The two continued working together. "We learned a different way of photography, or a different way of flying, because in flying for photographs, you go where the light leads you," says Collier.
"You have a sense of what you're trying to accomplish, and you're given this remarkable freedom to follow the light."
By 1979, he had his own pilot's license, and has been flying and shooting ever since -- through thousands of photos, a half-million air miles, and a dozen books on geology.
But Collier's 57 years haven't been a straight-line narrative. Beside his passions for flying, photography, and geology, he is a doctor, working alternate weeks as a family physician in tiny Williams, AZ. (Don't assume that the white coat alone buys fuel for his 1955 Cessna 180. For a number of years photography has subsidized his medical practice.)

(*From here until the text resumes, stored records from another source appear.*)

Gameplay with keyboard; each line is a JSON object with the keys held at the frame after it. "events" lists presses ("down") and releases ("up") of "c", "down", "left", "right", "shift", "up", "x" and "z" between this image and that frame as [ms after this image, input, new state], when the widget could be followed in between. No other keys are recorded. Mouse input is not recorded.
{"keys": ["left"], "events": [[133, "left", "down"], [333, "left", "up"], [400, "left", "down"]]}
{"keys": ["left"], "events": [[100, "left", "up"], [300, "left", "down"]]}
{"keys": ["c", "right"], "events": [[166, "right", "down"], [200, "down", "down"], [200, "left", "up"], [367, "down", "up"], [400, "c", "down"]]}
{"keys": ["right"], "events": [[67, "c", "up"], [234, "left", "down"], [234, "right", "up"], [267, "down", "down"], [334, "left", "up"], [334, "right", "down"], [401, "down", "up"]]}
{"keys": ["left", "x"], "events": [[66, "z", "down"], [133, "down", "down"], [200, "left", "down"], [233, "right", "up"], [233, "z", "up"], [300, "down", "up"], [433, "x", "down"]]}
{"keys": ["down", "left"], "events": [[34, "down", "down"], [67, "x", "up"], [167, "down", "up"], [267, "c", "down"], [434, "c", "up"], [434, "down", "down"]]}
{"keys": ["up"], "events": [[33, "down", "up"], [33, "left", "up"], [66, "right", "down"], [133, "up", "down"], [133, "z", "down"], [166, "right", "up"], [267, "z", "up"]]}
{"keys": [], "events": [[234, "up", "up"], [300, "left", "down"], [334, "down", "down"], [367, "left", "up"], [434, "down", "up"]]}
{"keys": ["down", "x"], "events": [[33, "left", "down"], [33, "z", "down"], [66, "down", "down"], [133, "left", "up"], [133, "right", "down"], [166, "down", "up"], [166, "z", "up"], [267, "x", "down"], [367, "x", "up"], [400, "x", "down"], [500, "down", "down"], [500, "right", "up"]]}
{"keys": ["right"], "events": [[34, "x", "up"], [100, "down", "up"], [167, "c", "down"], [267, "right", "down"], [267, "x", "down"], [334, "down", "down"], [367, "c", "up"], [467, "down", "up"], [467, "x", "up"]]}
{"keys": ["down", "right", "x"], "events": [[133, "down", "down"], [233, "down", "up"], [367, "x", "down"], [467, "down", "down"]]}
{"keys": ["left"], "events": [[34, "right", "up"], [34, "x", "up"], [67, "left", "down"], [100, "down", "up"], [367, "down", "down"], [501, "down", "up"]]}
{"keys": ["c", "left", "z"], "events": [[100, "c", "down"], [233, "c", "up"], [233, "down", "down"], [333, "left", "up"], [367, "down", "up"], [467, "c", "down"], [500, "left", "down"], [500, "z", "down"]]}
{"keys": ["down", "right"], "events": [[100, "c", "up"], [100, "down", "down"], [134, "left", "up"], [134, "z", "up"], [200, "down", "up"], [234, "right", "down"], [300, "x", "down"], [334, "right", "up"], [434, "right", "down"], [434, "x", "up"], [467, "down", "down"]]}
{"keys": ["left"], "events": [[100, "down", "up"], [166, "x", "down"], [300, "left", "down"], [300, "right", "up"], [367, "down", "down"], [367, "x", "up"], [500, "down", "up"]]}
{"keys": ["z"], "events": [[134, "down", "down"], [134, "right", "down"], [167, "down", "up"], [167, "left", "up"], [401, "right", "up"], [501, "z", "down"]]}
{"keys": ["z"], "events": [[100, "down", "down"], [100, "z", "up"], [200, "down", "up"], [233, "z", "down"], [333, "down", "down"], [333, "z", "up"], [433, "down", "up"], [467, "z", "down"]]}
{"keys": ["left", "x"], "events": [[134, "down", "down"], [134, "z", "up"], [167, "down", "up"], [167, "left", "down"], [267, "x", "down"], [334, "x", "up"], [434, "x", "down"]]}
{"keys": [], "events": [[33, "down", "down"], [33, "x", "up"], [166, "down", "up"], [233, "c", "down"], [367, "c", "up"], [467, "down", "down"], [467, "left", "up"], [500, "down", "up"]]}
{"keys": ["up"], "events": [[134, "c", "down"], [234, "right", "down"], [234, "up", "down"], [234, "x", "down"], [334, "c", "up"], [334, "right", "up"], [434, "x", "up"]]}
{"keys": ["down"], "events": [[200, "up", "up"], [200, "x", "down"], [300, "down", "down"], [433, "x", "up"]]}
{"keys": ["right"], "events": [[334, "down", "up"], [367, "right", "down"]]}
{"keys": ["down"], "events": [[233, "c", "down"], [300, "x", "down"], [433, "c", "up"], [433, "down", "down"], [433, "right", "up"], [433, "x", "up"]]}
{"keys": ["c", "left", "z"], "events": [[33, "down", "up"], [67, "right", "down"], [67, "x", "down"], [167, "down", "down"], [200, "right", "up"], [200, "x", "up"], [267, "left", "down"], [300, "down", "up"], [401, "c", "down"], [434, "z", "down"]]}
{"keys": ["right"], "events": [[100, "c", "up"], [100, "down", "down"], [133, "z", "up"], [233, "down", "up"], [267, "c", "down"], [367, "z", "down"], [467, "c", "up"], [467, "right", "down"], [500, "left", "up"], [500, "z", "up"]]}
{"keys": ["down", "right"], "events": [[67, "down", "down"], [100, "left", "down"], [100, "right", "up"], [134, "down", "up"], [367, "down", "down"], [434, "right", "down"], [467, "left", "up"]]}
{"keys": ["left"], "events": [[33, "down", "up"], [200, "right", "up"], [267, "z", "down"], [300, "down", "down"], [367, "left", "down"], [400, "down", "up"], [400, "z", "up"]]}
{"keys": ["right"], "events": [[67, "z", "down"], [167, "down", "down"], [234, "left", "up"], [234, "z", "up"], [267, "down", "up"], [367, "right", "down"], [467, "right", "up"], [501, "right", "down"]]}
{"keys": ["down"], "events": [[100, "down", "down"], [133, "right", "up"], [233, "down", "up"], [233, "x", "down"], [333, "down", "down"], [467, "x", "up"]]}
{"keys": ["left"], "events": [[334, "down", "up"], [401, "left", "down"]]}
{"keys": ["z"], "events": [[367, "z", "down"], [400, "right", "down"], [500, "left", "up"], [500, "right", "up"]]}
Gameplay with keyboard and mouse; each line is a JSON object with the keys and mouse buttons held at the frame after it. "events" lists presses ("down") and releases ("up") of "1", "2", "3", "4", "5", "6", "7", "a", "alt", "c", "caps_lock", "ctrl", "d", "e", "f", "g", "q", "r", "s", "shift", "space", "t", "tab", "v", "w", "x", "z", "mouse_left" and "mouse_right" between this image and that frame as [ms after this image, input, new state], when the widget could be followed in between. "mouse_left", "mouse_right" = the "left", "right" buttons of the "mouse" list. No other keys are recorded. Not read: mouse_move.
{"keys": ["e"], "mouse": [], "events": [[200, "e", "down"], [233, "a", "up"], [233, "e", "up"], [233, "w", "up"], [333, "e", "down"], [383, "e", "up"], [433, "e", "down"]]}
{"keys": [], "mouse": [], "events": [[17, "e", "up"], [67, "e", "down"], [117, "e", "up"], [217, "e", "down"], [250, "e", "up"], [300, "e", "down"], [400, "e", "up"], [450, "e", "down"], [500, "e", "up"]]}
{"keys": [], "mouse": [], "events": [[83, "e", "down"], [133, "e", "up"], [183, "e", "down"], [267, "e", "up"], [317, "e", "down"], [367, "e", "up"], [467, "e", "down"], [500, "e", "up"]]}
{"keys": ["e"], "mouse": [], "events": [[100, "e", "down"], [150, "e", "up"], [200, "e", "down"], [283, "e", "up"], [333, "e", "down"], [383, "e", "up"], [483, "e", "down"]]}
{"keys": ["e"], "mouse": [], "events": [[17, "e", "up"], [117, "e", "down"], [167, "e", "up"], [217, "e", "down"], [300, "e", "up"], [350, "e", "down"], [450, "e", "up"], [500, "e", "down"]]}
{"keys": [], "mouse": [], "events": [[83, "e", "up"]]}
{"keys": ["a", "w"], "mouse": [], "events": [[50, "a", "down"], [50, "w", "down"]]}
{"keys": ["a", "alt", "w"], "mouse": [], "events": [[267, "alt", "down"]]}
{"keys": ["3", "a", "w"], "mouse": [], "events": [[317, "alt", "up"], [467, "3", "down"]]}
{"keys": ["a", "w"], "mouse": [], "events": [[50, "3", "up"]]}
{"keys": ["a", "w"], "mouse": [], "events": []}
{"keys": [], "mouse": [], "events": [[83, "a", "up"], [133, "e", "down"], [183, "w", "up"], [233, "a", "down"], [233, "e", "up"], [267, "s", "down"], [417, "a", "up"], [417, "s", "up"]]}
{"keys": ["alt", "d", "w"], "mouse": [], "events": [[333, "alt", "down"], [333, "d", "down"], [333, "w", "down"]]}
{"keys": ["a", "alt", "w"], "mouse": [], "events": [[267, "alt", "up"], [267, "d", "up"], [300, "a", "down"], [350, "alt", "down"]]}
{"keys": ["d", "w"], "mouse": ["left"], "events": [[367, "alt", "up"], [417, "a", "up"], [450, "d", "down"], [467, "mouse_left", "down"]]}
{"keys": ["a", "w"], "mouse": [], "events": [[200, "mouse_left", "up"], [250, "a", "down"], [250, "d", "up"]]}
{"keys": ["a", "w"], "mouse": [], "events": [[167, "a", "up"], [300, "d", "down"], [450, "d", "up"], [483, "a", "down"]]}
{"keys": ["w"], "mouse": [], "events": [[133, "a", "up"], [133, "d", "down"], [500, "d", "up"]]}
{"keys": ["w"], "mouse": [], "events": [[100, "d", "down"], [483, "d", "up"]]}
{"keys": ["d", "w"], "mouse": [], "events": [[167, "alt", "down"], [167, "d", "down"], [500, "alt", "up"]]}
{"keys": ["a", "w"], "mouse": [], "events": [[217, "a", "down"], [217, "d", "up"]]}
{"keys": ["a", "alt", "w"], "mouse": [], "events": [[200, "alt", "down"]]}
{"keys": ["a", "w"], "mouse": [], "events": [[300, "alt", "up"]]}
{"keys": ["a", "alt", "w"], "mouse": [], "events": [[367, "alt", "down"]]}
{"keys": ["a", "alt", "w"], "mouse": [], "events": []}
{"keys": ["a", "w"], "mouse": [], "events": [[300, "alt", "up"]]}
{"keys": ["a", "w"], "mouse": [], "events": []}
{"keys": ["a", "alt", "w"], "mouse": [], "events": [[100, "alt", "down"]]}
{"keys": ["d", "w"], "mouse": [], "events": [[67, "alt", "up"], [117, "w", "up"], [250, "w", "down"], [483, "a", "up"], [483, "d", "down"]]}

While he does much of his photographing in the American west, where the air is clear and the geology exposed, he and his Cessna have gone shooting as far as Maine, Honduras, and Alaska. He's now on the second of a five-book series from Mikaya Press, and hopes to do a book on climate change in Alaska.
And the flying is still exciting. "Chasing the light," particularly at the end of the day, means that when Collier takes off, he's often not sure where he'll land -- a runway isn't mandatory. His Cessna is a tripod fully movable in three dimensions, and those flying with him report white-knuckle moments as he seeks the perfect angle before the perfect light fades for his medium-format Pentax 645 and Fujichrome Velvia film.
But what excites Collier most is coming back with an image that's both beautiful and tells a story.
He cites a shot of Wyoming's Sheep Mountain: "I like it because it's engaging; it's got nice lines to it. But what I'm really trying to do with the picture is say, ‘Rock bends.' Even if you come away with just one idea -- ‘rock bends' -- then you've got what I was trying to say."